The Historical Parallel

The developer draws an evocative comparison to Plank Road in Naperville, Illinois. In the 19th century, investors built a wooden plank road to avoid muddy conditions, charging users for the improved experience. When railroads offered to build through the town, the investors declined, believing the plank road would remain profitable. Eventually, everyone switched to rail, and the plank road survived only in name.

"The Plank Road must have been way nicer to traverse than the muddy roads, evoking joy in the travelers when comparing it with travelling in the mud, just like Lisp makes me feel versus writing in something else," the developer reflects. "However, when the railroad came along, all the farmers had to do was load it into the cars."

Implications for the Future

This experience raises profound questions about the future of programming languages in an AI-dominated landscape. The developer wonders what adaptations will be necessary to make AIs work better with Lisp, and whether the language can survive this new "worse-is-better" era.

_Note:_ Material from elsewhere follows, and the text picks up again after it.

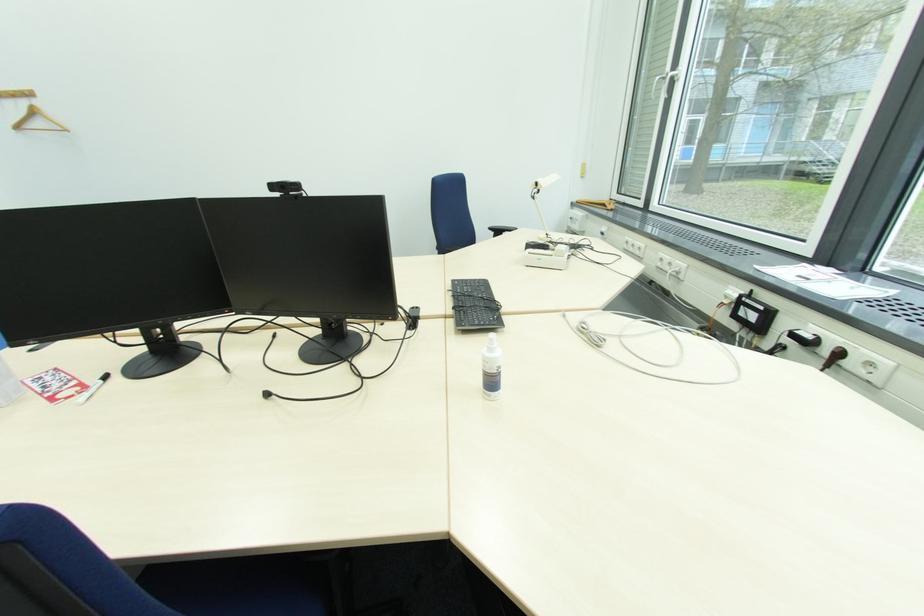
In order to click on telephone handset in this screenshot , I will do `click(546, 254)`.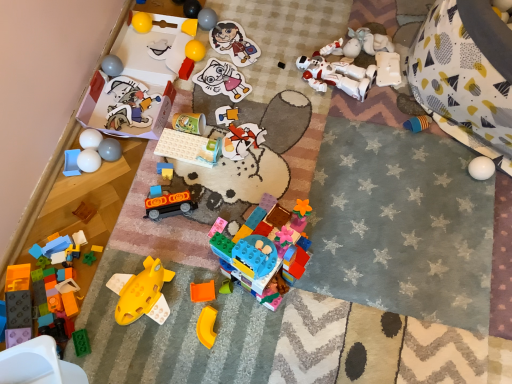
What are the coordinates of `vacant space that's between yellow matte block at center, which appears as the 13th toy when viewed from the right, and black plastic train at center, the 14th toy from the right` in the screenshot? It's located at (176, 122).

Despite the challenges, the developer remains optimistic about Lisp's resilience. "Lisp has survived this worse-is-better internet era for decades," they note. "I wonder what we'll learn as it survives the AI era as well."

The Broader Context

The developer's experience reflects a larger trend in software development. As AI coding assistants become increasingly prevalent, the choice of programming language may shift from considerations of expressiveness, performance, or developer preference to factors like AI training data availability and tooling compatibility.

This shift could have significant implications for language communities, educational programs, and the overall diversity of programming paradigms. Languages that struggle with AI assistance may find themselves at a competitive disadvantage, regardless of their technical merits.

Looking Forward

The developer's journey from Lisp enthusiast to AI-assisted Python developer illustrates the practical pressures facing programmers today. While they express sadness about potentially abandoning Lisp, they acknowledge the economic realities of AI development.

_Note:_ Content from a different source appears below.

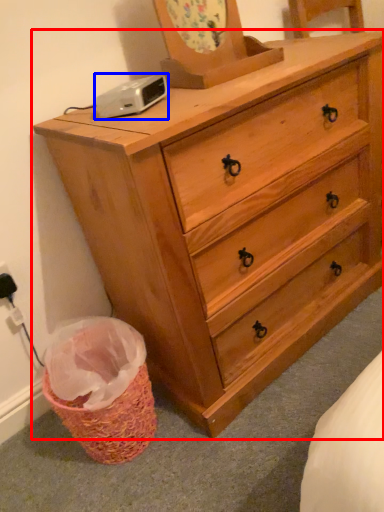
Question: Which object is closer to the camera taking this photo, chest of drawers (highlighted by a red box) or gadget (highlighted by a blue box)?

Choices:
 (A) chest of drawers
 (B) gadget

Answer: (A)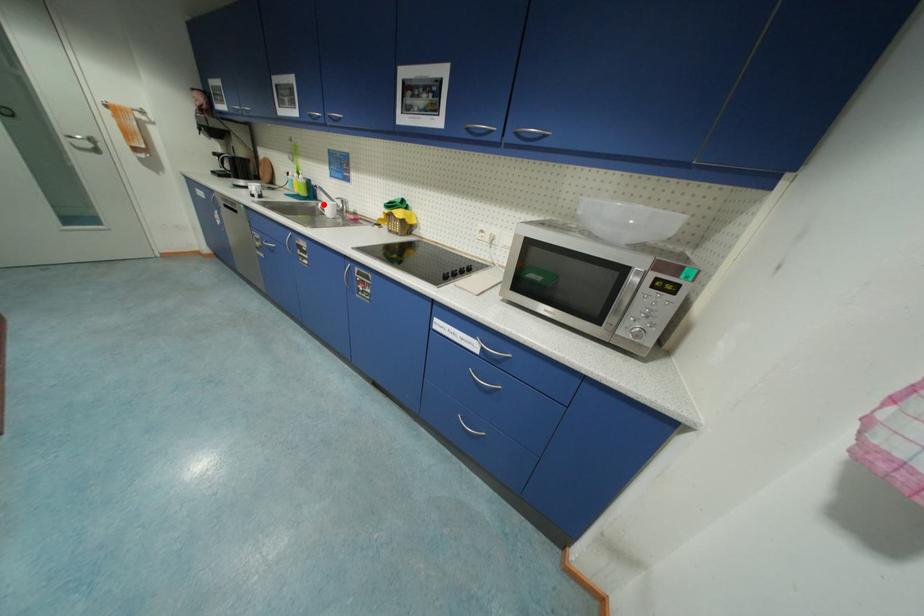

"Now I'm thinking of rewriting it in Go," they conclude. "With AI, code is cheap, but only if you use a language for which AI has a lot of training data."

This pragmatic approach may become increasingly common as developers balance their preferences against the realities of AI-assisted development. The question remains whether language communities can adapt to these new constraints or whether the AI era will lead to further consolidation around a handful of mainstream languages.

The developer's experience serves as both a warning and a challenge: a warning about the potential homogenization of programming languages, and a challenge to the AI community to develop tools that can work effectively across diverse language ecosystems. As AI continues to reshape software development, the tension between technical excellence and practical accessibility will likely remain a central theme in the evolution of programming languages.